The company, which owns 25.2 per cent of Telewest's shares and about 10 per cent of the company's bonds, had been keen to snap up more bonds to protect its investment if the company carried out a debt-for-equity swap.
"The continuing decline in world markets has caused us to review our priorities for additional investments. In the context of this review, we have concluded that Liberty Media's interests are best served by terminating the tender offer," said Robert Bennett, Liberty Media's president and chief executive.
In addition, the company also removed its three non-executive directors – Mr Bennett, Miranda Curtis and Graham Hollis – from Telewest's board.

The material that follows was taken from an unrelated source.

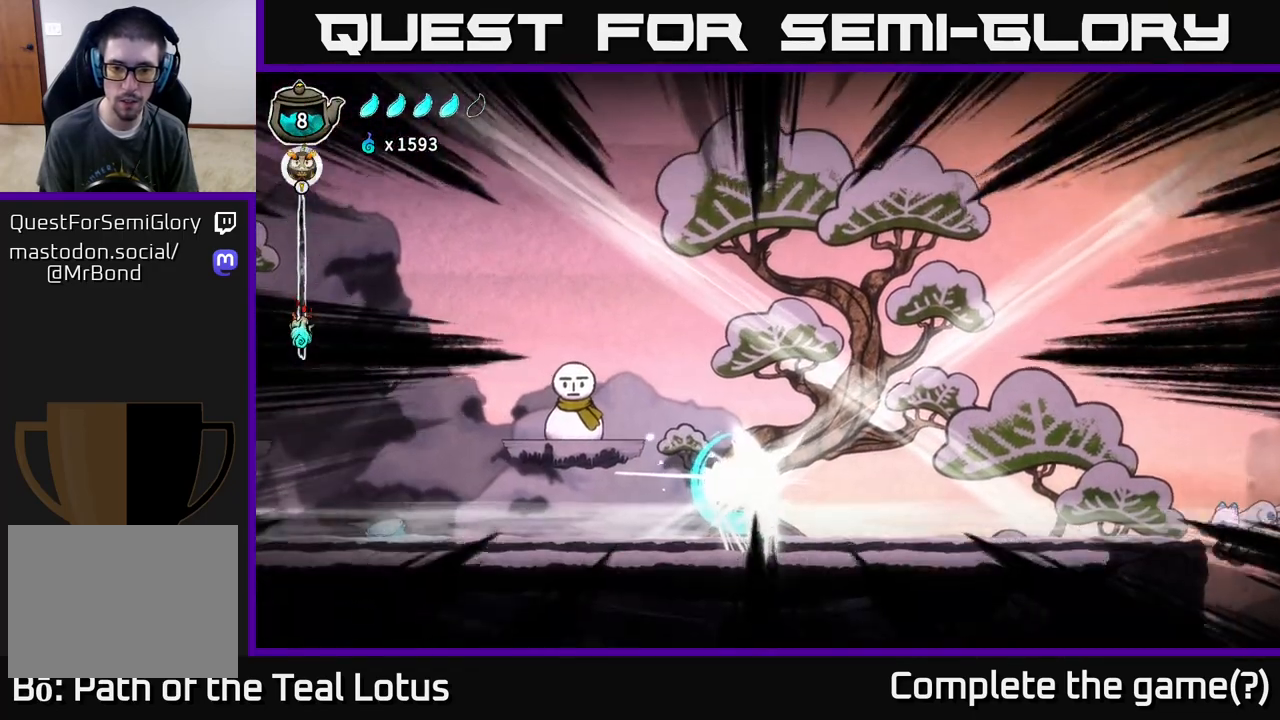
{"buttons": ["R2"], "left_stick": "right", "right_stick": "center", "events": [[33, "left_stick", "right"], [133, "R2", "down"], [300, "R2", "up"], [350, "R2", "down"]]}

"We are taking this action to eliminate any potential conflict of interest or appearance of a conflict in any upcoming restructuring discussions. The management and the remaining directors of Telewest continue to have our full support," Liberty Media said.
Despite the moves, analysts believed Liberty Media would continue to try and gain a controlling vote in any Telewest restructuring discussions by buying up bonds, which have fallen in value, on the market.
Telewest, which has some £5.3bn of debt, has already admitted that it is mulling its options to secure its future, including carrying out a debt-for-equity swap.
"We continue to hold our equity position and the bonds we have acquired separately and we look forward to working with Telewest and its debtholders to explore the possibility of a mutually agreeable restructuring," Mr Bennett said.
Last week, Liberty Media was forced to extend the deadline for its bond offer after a group of Telewest bondholders filed a lawsuit alleging it was illegal.